Erik Anderson has a bone to pick with your oven-roasted chicken. "Nobody takes the care to brown everything at home," says Anderson, current chef-in-residence at Intro in Chicago. To get a perfectly roasted chicken, or turkey, or hen, he first pan-roasts it stove-top, where he can tend to every inch of skin and ensure it browns up to his liking, before finishing it in the oven. Today, he's showing us the technique with a poussin, or spring chicken.
Anderson starts with a hot sauté pan—"not your grandma’s cast iron skillet," he says—and a generous dose of oil. Some key tips: make sure your bird is as dry as can be (to avoid splattering) and let it reach room temperature before cooking (which helps it to cook more evenly). Then start with the shoulders, with the cavity up. "I start browning the edges against the curve of the pan, the shoulders, the wing joints—everything. Always use the edge of the pan to your advantage," he explains. It’s the best way to properly cook those hard-to-reach areas.
Then come the breasts: sear one, and then the other, against the edge of the pan. Then, flip the bird back onto its shoulders and baste it with butter that’s been cooked with whole garlic and thyme. "Get it all over there," Anderson instructs.

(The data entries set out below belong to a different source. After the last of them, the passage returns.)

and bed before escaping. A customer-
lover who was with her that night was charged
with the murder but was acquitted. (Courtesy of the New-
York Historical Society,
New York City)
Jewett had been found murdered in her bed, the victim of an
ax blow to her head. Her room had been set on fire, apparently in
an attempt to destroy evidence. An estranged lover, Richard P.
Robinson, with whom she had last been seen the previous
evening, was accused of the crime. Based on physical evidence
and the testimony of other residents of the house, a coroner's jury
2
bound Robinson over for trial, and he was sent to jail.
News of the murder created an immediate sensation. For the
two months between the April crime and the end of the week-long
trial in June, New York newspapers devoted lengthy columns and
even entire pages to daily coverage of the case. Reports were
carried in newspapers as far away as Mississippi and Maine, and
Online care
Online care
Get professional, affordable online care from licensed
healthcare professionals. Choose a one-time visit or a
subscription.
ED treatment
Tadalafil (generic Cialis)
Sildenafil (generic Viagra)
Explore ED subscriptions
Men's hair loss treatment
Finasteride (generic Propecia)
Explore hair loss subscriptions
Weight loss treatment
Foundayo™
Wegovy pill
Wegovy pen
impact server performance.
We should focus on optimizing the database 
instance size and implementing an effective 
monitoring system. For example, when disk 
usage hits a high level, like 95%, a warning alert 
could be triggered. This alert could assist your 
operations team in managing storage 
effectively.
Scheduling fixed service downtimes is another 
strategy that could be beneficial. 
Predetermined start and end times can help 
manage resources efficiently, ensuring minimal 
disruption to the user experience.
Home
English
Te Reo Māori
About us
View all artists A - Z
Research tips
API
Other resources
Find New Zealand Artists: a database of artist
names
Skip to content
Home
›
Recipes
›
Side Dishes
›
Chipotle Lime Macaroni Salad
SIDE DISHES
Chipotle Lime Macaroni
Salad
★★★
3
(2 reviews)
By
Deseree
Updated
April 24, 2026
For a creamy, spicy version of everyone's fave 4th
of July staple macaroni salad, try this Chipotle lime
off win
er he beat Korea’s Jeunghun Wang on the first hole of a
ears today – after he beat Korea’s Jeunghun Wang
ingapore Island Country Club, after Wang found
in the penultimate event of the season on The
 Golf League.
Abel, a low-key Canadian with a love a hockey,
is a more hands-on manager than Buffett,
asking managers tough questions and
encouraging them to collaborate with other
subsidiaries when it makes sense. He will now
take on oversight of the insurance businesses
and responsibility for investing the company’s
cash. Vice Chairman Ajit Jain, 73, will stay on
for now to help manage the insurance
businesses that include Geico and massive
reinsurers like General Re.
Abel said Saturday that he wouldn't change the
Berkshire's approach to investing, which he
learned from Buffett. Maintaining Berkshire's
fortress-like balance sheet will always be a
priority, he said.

Once your bird is brown and basted, finish it at 350°F—the time will depend on the size of the bird. Anderson doesn’t judge doneness by internal temperature (although he does recommend stopping a bit before you reach the suggested "safe" temp, as the bird will continue to cook as it sits), but instead inserts a cake tester into the bird and presses that against his lips. "If it's warm to the touch on your lips, it's done."